Public Function GenerateCharacterCount(ByVal allText As String) As
Integer
Dim rtn As Integer = 0
Dim sTemp As String = allText
sTemp = sTemp.Replace(Environment.NewLine, String.Empty)
sTemp = sTemp.Trim()
Dim splitSentences As String() = _
Regex.Split(sTemp, _
"(?<=['""A-Za-z0-9][\.\!\?])\s+(?=[A-Z])")
Dim cnt As Integer
For cnt = 0 To splitSentences.Length - 1
Dim sSentence As String = splitSentences(cnt).ToString()

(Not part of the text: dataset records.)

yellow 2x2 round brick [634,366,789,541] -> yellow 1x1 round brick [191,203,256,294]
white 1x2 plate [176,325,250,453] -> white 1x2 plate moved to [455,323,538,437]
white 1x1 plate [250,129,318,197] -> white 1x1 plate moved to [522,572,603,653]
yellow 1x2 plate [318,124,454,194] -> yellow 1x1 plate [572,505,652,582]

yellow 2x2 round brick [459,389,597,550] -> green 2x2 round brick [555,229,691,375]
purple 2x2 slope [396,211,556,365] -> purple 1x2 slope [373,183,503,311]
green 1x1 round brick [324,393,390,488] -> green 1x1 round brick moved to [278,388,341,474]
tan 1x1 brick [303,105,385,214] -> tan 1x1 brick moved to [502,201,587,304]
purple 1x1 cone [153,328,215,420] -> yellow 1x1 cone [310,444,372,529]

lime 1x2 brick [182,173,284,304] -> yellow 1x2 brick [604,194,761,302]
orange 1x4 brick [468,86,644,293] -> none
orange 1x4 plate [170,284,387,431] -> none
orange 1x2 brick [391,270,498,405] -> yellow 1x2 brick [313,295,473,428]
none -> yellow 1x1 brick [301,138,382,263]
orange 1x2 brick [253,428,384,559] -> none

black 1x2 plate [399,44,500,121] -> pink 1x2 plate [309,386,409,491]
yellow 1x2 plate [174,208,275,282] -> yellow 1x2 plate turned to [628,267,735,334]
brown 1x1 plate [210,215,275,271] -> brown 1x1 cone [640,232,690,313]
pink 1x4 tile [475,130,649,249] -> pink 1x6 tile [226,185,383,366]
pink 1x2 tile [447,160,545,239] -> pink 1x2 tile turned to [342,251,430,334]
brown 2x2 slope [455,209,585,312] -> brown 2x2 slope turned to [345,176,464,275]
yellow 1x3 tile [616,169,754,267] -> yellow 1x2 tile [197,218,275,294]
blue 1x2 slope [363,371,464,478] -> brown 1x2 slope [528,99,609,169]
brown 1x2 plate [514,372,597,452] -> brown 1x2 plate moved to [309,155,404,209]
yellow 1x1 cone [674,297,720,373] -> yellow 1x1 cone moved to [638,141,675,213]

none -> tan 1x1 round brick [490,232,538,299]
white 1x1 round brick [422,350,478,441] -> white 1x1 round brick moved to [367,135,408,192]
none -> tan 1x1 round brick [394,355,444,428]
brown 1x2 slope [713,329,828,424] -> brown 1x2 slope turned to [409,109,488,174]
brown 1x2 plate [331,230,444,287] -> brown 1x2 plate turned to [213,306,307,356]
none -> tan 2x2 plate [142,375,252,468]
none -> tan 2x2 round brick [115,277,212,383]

sSentence = sSentence.Trim()
Dim sentence As Char() = sSentence.ToCharArray()
Dim i As Integer
For i = 0 To sentence.Length - 1
If Char.IsLetterOrDigit(sentence(i)) Or _
Char.IsPunctuation(sentence(i)) Or _
Char.IsWhiteSpace(sentence(i)) Then
rtn += 1
End If
Next
Next
Return rtn
End Function
Public Function GenerateWordCount(ByVal allSentences As ArrayList) As
Integer
Dim rtn As Integer = 0
Dim sSentence As String
For Each sSentence In allSentences
Dim arrSplitChars As Char() = New Char() {" "}
Dim arrWords As String() = sSentence.Split(arrSplitChars,
StringSplitOptions.RemoveEmptyEntries)
rtn += arrWords.Length
Next
Return rtn
End Function
Public Function GenerateSentenceCount(ByVal allSentences As String()) As
Integer
Dim rtn As Integer = 0
rtn = allSentences.Length
Return rtn
End Function
#End Region
Summary
This article is intended to describe several approaches for parsing the sentences out of a body of text. Further, the article describes three functions which may be used to generate summary statistics on a body of text. There are of course, other ways that may be used to do each of these things. In general, the best approach to parsing out the sentences appears to be through the use of a regular expression. Modifications to the regular expression may yield different results which might work better with the sort of text you are working with; however, I have found that this approach works well with even complicated bodies of text so long as the text is properly formatted into proper sentences.
History
- 3rd June, 2008: Initial version